Since Jacie got up this morning, she has hung on me...the whole time. It is difficult for me to think when someone hangs on me, touching me all of the time...
She is quite the 'peeping tom,' if you know what I mean. She constantly wants to watch me...especially when I am dressing. She has an avid interest in all of my affairs...
It is not unheard of for me to be talking along to someone (public or private) and feel her hands inch up the back of my shirt as far as she can reach...
Some of this may be 'little girl' stuff. I am not accustomed to little girls. It is because of that, I try to be casual but anyone who knows me can vouch for the fact that I am not touchy-feely and I love, love, love my personal space. It is one of my best friends. Well, it used to be...
She is doing fairly well right now. She yells at her brothers a lot. I can't explain to you how much. She has picked up the bad habit of mimicing everything that she hears, so if I say, "Loren, go clean your room."
Her little voice pipes up, "Yeah, Loren. Go clean your room." You can bet how well that goes over. A definite lead balloon...

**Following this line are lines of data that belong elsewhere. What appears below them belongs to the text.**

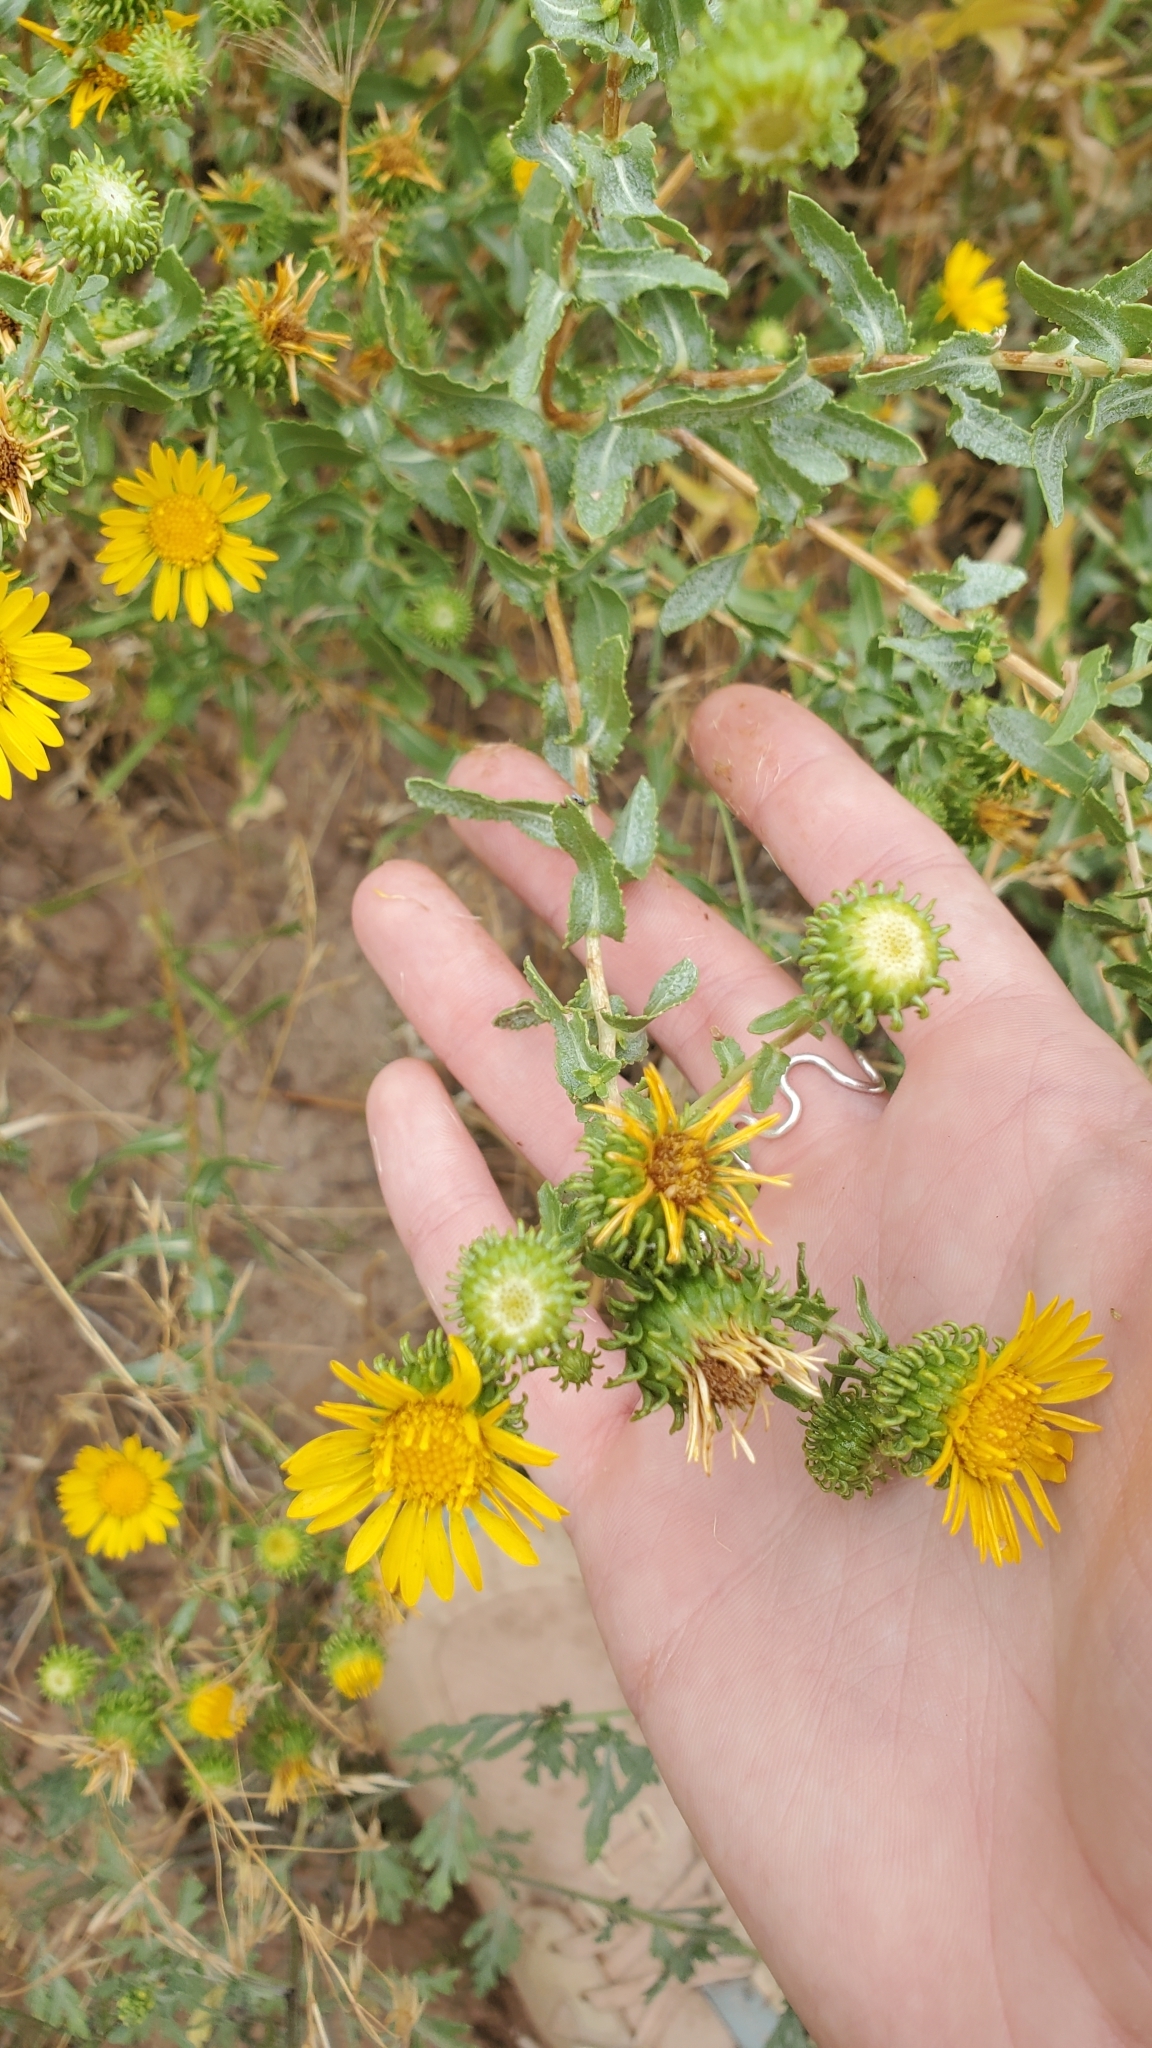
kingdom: Plantae
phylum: Tracheophyta
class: Magnoliopsida
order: Asterales
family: Asteraceae
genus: Grindelia
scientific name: Grindelia squarrosa
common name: Curly-cup gumweed
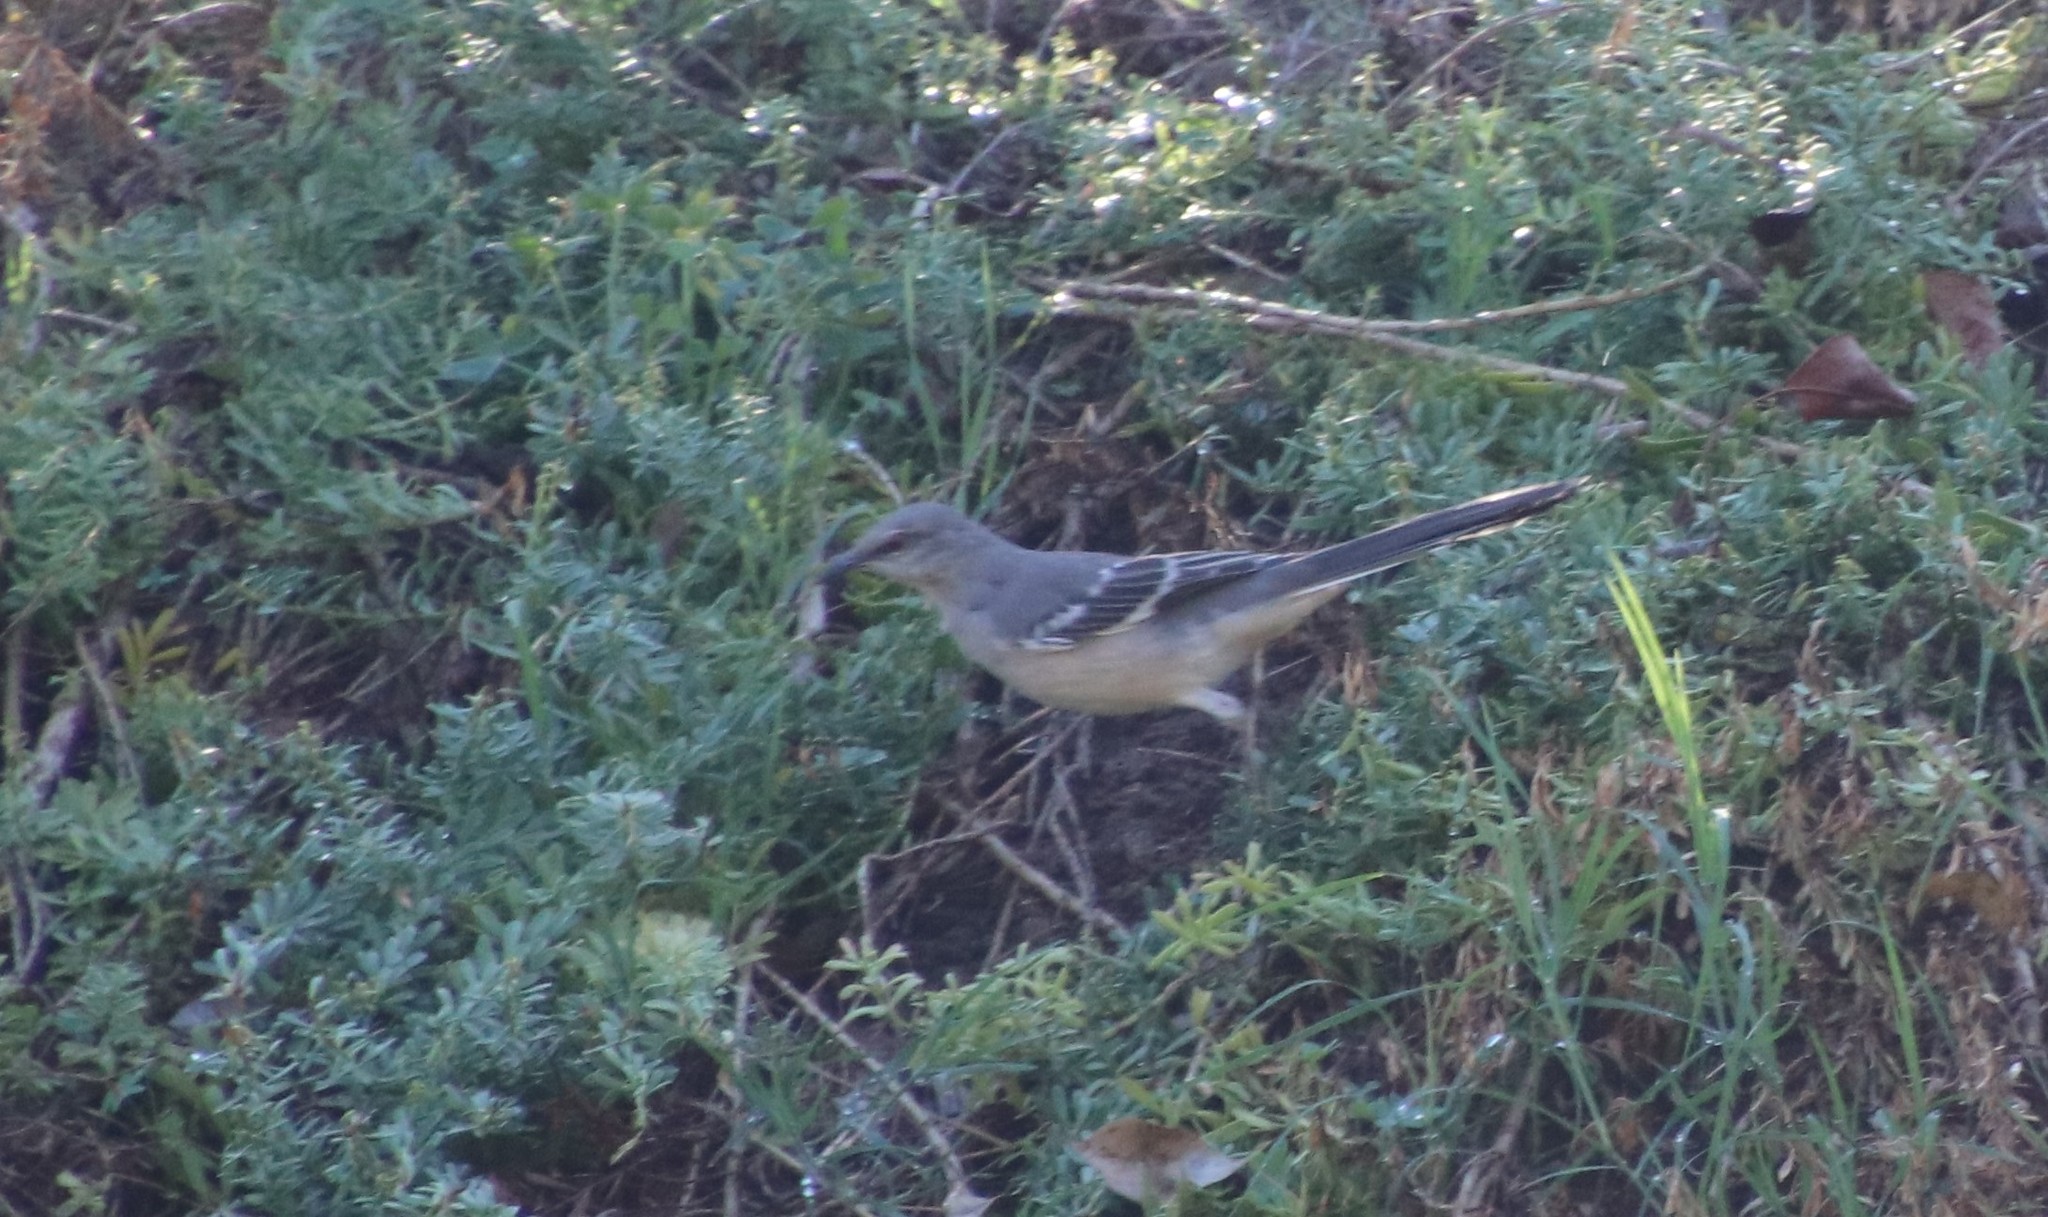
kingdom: Animalia
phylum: Chordata
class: Aves
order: Passeriformes
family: Mimidae
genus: Mimus
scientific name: Mimus polyglottos
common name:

The amount of verbal sparring that occurred in my home has multiplied, that's for sure.
Yet, I feel in my heart that we are getting somewhere. I have faith that given time, attention and patience, a normal childhood will result. That is my goal. I stick to it even when it is not the most comfortable.
Yesterday, we saw some friends who had never met Jacie. They were ohhing and ahhing over how cute she was. The man said, "She is how old?"
Bart answered, "Eight."
The guy said, "Eight going on...(I believe he was looking for twenty.)"
Bart and I exchanged glances...because it is so hard for people to understand that she doesn't function at age level yet. She needs to walk each of these 'childhood' levels in order to be emotionally sound. We cannot push her through them or brush them off...they are vital to her well-being and future. She is...and will continue to be (for awhile) my beautiful, spunky eight year old toddler. She will make it. Of that I have no doubt...the big question is, "Will I?"
Pray for her as we start to work through her sassy mouth. She does not understand that she is stepping outside of her boundaries.
Thank goodness, I was blessed with the patience of a saint...hehehe. Okay, I'm not but I bet I have more patience by the end of this. I hope so. I deserve it.
Hope that you are all staying warm and well.